Comment 23 Chris Jerdonek 2010-04-18 21:15:30 PDT
(In reply to comment #22)
> Maybe "WebCore/rendering/RenderTheme.cp" (this lacks a trailing "p") would be a
> better example than "does_not_exist.png". I think this case can be a bit more
> harmful?

Good example.  I think you convinced me for now. :)
Comment 24 Chris Jerdonek 2010-04-18 21:45:10 PDT
(In reply to comment #19)
> Created an attachment (id=53649) [details]

Thanks for addressing my comments and also for covering the "-" case.

This looks good to me.  I would r+ it if I could.

I would just fix this PEP8 nit prior to landing (two spaces after a period).

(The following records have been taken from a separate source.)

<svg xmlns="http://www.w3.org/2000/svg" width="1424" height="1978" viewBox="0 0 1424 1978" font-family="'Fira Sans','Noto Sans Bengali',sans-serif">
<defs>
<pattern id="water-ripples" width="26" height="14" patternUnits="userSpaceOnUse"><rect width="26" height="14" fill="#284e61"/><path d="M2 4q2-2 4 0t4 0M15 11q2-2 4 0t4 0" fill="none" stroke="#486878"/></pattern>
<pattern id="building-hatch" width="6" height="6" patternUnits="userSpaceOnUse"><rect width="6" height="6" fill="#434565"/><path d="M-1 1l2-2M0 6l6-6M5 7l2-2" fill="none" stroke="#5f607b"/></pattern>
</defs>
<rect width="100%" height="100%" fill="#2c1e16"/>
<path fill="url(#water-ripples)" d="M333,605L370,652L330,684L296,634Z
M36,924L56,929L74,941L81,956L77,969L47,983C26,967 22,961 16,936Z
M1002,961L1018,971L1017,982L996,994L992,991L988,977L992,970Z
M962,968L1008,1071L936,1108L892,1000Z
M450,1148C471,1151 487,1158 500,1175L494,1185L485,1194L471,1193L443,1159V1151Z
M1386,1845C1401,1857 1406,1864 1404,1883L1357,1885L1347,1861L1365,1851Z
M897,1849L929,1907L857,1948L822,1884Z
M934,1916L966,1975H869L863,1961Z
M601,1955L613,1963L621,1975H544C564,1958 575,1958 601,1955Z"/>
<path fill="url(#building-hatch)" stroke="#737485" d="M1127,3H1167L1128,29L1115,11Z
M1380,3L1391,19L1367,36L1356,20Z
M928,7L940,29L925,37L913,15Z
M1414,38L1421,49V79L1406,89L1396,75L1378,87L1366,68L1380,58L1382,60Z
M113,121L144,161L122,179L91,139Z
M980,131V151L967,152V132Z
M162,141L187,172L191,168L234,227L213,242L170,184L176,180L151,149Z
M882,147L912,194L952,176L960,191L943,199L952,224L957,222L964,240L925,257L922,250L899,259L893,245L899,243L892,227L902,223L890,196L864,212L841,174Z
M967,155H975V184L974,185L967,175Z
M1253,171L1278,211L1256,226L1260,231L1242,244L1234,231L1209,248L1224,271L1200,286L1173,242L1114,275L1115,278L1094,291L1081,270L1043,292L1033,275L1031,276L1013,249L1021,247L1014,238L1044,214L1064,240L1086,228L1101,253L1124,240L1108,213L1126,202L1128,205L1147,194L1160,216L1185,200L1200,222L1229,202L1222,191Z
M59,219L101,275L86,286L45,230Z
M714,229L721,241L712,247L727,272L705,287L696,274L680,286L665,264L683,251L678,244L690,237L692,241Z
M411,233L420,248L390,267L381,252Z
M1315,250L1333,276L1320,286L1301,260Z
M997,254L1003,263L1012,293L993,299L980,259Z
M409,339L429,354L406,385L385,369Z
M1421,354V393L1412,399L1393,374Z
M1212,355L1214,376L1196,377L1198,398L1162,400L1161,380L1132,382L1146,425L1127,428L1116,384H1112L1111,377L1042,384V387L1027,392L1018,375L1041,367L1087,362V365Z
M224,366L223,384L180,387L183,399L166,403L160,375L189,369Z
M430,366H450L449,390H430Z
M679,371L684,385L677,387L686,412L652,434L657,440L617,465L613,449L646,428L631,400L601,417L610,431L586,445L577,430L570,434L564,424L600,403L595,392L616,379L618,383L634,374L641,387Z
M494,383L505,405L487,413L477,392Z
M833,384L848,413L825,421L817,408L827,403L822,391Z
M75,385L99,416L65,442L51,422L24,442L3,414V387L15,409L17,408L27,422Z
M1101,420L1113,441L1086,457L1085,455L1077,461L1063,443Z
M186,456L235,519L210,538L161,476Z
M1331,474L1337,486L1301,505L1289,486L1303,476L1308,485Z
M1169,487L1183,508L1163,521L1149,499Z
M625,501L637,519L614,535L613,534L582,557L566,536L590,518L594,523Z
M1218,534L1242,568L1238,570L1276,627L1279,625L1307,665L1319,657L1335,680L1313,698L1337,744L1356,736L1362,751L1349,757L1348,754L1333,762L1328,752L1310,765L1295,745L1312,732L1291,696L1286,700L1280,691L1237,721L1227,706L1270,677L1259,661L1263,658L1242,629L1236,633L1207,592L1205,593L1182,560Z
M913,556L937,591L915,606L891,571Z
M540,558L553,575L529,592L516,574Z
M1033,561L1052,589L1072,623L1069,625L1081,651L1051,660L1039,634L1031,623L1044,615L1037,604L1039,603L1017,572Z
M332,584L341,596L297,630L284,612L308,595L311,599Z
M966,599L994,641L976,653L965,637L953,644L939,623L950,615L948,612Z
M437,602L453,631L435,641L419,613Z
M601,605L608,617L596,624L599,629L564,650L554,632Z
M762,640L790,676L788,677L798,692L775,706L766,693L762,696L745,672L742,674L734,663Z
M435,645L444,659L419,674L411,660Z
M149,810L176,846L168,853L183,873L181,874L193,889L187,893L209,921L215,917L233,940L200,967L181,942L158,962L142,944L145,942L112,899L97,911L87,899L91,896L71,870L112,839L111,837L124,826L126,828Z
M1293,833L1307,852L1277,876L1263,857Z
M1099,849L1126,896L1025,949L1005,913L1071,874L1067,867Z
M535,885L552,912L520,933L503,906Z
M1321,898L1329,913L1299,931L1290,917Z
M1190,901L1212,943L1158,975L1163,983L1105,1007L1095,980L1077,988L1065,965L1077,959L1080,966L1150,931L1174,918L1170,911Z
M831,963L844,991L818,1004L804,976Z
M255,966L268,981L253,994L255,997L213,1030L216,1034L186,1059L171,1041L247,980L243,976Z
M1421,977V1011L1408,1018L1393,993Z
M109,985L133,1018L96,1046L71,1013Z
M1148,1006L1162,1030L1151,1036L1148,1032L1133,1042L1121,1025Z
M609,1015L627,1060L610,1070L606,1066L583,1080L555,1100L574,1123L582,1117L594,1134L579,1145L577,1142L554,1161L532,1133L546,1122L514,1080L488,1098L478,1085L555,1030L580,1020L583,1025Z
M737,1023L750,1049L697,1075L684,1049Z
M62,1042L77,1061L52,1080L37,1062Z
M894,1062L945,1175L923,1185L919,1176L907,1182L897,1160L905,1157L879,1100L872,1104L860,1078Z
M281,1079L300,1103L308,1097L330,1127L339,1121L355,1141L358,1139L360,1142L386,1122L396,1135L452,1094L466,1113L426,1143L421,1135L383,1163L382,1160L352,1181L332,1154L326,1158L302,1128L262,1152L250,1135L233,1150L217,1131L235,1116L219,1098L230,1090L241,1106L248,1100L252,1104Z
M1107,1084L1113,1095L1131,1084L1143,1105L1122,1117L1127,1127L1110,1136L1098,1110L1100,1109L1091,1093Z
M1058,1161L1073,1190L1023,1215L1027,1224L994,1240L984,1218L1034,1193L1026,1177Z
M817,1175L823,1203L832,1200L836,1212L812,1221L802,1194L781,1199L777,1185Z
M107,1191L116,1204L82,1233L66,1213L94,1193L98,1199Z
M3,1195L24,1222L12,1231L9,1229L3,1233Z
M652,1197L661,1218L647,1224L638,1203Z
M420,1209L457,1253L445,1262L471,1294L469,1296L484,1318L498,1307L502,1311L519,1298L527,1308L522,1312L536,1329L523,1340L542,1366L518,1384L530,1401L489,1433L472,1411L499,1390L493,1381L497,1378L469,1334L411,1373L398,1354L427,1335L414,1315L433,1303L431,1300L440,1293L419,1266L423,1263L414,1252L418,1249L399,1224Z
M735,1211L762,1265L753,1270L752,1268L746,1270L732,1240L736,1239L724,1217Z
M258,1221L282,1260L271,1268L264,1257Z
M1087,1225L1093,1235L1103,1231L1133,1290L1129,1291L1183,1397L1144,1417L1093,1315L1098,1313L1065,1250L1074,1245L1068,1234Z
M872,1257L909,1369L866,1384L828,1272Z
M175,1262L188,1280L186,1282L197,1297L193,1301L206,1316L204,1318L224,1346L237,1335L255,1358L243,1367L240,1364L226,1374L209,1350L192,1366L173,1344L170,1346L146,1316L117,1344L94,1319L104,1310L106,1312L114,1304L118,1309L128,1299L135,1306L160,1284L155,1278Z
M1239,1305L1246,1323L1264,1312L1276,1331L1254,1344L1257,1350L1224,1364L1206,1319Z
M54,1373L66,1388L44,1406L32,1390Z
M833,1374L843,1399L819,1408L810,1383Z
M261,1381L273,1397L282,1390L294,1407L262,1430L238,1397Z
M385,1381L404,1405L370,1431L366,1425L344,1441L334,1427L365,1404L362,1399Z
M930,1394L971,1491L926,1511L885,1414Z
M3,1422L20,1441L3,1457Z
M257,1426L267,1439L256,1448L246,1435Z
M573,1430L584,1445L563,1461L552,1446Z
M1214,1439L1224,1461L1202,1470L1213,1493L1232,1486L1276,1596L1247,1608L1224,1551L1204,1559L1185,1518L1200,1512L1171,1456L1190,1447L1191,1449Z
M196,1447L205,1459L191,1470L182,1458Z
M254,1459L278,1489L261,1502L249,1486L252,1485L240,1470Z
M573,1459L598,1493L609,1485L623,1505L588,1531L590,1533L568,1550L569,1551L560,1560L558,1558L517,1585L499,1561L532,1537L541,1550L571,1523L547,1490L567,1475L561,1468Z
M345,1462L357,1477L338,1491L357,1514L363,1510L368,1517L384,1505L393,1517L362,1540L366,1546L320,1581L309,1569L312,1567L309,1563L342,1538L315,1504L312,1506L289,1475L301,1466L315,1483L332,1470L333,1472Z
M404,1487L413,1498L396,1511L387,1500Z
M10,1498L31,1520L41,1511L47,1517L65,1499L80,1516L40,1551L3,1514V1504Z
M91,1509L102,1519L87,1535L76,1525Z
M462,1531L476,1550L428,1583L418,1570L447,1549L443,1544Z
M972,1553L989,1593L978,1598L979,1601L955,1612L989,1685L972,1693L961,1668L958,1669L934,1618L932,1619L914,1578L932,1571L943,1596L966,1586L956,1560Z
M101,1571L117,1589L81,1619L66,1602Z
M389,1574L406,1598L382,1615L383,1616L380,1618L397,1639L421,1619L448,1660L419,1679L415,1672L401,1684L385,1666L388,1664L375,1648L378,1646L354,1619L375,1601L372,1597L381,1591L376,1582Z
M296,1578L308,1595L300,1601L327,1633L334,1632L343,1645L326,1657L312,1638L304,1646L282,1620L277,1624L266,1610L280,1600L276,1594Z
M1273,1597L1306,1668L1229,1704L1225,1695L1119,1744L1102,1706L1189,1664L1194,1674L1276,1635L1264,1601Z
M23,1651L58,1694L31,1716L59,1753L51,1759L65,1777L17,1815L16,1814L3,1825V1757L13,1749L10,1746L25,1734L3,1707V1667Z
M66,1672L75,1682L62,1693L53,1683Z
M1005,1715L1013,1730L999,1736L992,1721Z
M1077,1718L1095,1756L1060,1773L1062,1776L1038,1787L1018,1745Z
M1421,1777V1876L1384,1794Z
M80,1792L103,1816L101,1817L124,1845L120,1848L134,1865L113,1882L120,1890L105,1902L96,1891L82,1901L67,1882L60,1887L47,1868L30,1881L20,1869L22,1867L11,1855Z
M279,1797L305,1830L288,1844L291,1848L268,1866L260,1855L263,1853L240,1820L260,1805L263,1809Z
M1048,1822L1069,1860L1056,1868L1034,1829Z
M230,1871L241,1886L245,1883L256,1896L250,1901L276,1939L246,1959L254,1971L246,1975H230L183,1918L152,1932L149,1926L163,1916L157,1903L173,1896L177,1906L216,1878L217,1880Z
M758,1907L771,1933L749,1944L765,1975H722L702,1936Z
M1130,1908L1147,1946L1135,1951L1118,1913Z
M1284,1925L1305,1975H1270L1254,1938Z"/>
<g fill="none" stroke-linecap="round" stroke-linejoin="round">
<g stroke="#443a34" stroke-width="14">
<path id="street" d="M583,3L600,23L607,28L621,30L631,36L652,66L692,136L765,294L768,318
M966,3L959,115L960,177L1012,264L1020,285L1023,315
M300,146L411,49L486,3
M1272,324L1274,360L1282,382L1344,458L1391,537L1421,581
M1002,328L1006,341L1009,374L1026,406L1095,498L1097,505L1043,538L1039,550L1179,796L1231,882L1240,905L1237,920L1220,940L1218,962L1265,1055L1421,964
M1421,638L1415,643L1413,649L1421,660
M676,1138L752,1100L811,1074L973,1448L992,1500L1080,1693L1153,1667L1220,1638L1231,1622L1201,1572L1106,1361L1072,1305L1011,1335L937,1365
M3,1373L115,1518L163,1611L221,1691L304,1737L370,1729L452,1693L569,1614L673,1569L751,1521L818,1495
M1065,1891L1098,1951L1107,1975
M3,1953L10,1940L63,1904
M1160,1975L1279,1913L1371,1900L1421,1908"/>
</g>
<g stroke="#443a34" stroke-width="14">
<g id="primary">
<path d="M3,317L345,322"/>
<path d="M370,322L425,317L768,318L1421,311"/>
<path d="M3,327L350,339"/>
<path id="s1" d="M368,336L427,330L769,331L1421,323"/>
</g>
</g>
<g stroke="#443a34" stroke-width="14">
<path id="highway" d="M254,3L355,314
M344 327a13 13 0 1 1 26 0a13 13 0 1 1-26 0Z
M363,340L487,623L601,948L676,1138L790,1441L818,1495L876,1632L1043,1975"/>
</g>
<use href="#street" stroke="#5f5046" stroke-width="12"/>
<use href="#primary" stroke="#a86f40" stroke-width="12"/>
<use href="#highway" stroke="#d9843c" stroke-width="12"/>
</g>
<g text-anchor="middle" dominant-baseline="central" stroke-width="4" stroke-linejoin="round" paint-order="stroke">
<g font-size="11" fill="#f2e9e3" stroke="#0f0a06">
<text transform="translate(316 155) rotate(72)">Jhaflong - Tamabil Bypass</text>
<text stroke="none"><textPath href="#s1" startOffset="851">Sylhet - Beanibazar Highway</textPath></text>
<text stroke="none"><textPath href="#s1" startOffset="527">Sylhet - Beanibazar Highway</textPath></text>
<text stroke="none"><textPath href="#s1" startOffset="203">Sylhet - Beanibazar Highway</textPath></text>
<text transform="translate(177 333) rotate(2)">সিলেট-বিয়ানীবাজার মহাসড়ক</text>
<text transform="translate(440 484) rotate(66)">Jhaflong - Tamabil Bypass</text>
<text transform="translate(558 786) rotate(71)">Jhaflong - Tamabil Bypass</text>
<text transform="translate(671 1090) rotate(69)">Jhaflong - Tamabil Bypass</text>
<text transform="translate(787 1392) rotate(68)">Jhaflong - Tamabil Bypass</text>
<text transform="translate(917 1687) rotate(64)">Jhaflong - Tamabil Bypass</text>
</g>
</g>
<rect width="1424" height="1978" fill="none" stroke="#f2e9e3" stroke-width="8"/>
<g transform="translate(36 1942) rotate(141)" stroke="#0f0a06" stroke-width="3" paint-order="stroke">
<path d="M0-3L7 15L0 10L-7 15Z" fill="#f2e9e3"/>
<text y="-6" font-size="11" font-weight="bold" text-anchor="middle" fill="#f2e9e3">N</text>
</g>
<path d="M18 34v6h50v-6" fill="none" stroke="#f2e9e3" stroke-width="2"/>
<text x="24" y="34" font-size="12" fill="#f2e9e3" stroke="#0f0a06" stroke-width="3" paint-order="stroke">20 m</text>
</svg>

> +            # modified lines. In this case, we don't check the file
Comment 25 Shinichiro Hamaji 2010-04-19 01:53:30 PDT
Created attachment 53660 [details]
Ignore file deletions in a patch 3
Comment 26 Shinichiro Hamaji 2010-04-19 01:54:51 PDT
> I would just fix this PEP8 nit prior to landing (two spaces after a period).

Thanks. Done in the patch 3.
Comment 27 Shinichiro Hamaji 2010-04-19 22:42:06 PDT
Comment on attachment 53660 [details]
Ignore file deletions in a patch 3

Clearing flags on attachment: 53660

Committed r57870: <http://trac.webkit.org/changeset/57870>
Comment 28 Shinichiro Hamaji 2010-04-19 22:42:16 PDT
All reviewed patches have been landed.  Closing bug.